A tiny Light, accompanying a teenage L places and becoming his face (both because L is petty and because he thinks its funny when police are introduced to a little kid as their Consulting Detective) around the world, all while they throw vicious barbs back and forth and spend quiet Christmases together and throw each other under the bus for fuckups and try foreign cuisines together and struggle to keep (L)/gain (Light) the power and ground they both don't even actually want.
L gives Light all the cases he doesn't want, like he's doing him a favor, and Light regularly calls A and B to smack talk L behind his back and turn the rest of his successors against him.
I can even imagine some amalgamation of both of these scenarios happening, or even eight more vaguely like them in the vein of L and Light being both completely antagonistic towards each other while also simultaneously growing so codependent that they can't stand not knowing what the other one is doing at any point in the day and also get absurdly jealous whenever anyone else even speaks to them.
Or EVEN a scenario where L doesn't pay attention to Light at all until he's grown and out in the world on his own. Light makes a quick name for himself, decidedly divorced from Wammy's influence, and eventually meets L on accident through a case L is working on, wherein L becomes intrigued with him and looks into his history only to find that he's a Wammy kid and L goes "Oh.
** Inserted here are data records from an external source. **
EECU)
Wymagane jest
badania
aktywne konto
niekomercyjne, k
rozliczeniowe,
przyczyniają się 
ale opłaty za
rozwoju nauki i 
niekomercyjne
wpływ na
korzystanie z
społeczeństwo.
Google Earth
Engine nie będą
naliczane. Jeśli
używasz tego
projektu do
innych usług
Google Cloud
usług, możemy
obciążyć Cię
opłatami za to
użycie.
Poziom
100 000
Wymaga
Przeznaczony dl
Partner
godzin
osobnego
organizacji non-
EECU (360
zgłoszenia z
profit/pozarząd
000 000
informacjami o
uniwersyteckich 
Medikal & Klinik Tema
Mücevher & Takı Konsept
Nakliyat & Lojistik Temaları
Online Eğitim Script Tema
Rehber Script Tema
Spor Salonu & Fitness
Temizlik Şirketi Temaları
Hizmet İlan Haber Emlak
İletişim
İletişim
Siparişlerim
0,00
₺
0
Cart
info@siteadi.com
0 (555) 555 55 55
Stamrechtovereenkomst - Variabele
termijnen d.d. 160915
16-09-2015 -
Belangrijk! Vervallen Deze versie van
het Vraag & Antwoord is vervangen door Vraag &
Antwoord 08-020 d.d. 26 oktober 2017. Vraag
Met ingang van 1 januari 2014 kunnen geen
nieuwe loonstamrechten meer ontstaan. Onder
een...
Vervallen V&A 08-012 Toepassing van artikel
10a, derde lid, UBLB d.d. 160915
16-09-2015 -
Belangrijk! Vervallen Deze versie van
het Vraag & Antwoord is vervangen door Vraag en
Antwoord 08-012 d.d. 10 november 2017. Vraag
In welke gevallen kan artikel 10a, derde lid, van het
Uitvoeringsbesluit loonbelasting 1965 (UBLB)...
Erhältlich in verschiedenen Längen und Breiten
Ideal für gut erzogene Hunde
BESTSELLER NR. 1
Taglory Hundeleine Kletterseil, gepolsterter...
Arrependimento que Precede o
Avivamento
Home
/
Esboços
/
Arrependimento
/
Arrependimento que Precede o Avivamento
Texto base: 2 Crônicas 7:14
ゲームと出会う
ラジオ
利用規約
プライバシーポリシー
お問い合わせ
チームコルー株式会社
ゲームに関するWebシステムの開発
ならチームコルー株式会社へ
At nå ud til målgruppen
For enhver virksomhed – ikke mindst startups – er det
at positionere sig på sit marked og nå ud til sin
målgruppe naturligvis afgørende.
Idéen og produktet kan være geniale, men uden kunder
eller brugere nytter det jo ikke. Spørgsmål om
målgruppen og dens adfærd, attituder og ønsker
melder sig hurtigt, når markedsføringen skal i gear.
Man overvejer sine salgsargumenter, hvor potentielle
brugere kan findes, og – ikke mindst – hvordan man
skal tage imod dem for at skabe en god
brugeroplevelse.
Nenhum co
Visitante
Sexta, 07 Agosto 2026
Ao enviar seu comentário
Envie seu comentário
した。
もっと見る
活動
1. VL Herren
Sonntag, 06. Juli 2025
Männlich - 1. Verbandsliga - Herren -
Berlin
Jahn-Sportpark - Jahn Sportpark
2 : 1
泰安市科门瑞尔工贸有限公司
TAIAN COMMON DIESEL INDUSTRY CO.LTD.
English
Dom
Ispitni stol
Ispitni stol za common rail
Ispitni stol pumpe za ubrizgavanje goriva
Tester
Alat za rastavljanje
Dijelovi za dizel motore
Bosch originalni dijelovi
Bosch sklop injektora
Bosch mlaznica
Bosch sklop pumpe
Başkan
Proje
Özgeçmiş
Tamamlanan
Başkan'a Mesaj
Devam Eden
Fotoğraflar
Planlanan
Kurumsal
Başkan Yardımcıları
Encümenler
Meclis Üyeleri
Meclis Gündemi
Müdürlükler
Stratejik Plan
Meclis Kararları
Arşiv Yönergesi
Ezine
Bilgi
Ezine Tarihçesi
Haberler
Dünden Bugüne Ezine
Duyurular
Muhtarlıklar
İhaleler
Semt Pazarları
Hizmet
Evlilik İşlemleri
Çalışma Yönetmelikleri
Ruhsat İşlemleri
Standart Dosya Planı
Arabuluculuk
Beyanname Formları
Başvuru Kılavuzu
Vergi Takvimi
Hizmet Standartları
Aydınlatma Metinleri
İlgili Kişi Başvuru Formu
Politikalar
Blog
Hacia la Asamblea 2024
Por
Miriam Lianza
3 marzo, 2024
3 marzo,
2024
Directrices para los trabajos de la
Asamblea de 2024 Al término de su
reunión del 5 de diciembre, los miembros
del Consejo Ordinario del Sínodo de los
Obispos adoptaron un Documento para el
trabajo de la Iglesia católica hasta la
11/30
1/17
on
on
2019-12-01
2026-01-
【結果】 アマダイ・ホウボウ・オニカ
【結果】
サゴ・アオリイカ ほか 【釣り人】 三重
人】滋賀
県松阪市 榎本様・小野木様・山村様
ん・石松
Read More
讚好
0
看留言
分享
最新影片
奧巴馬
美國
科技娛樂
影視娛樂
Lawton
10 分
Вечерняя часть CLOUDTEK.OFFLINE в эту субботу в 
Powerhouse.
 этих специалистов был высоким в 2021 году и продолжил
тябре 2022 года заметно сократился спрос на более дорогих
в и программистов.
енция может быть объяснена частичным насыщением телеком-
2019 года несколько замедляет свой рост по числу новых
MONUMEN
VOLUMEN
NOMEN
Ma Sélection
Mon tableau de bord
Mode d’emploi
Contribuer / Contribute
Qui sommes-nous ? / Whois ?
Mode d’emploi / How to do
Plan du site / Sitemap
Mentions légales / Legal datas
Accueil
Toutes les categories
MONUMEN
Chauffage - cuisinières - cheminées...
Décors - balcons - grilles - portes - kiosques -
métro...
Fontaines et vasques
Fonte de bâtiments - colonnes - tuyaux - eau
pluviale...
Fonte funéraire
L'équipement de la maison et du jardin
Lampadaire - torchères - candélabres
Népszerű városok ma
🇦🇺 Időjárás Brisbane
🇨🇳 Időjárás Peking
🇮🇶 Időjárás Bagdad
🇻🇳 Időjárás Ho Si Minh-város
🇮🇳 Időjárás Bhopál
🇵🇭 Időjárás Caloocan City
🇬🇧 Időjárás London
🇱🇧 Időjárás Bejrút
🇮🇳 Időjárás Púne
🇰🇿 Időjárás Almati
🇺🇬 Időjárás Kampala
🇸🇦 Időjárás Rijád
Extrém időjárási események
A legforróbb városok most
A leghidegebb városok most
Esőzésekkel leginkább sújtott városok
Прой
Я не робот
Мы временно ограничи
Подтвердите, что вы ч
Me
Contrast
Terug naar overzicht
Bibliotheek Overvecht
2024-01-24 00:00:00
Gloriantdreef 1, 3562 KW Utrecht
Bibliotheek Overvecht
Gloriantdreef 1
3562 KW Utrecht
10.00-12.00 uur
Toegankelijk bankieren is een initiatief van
You're one of mine."
To which Light takes decidedly poorly given that the claim both riles and razes Things™ in him because growing up with the vaguest desires to be like the man in front of you even though you loathe him and those desires were quickly squashed and never thought of willingly or voiced aloud leaves behind both the intense need to alienate yourself from said man entirely and to get close enough to become better than him for all to see and witness—only for Light to find that he can't alienate himself completely from L anymore because L decidedly won't let him and he can never quite seem to surpass him either because L is constantly nipping at his heels, echoing his thoughts with brilliant deductions of his own, and it turns out that trying to intellectually sprint past someone who only starts running when YOU do and has a distinct headstart is harder than it looks.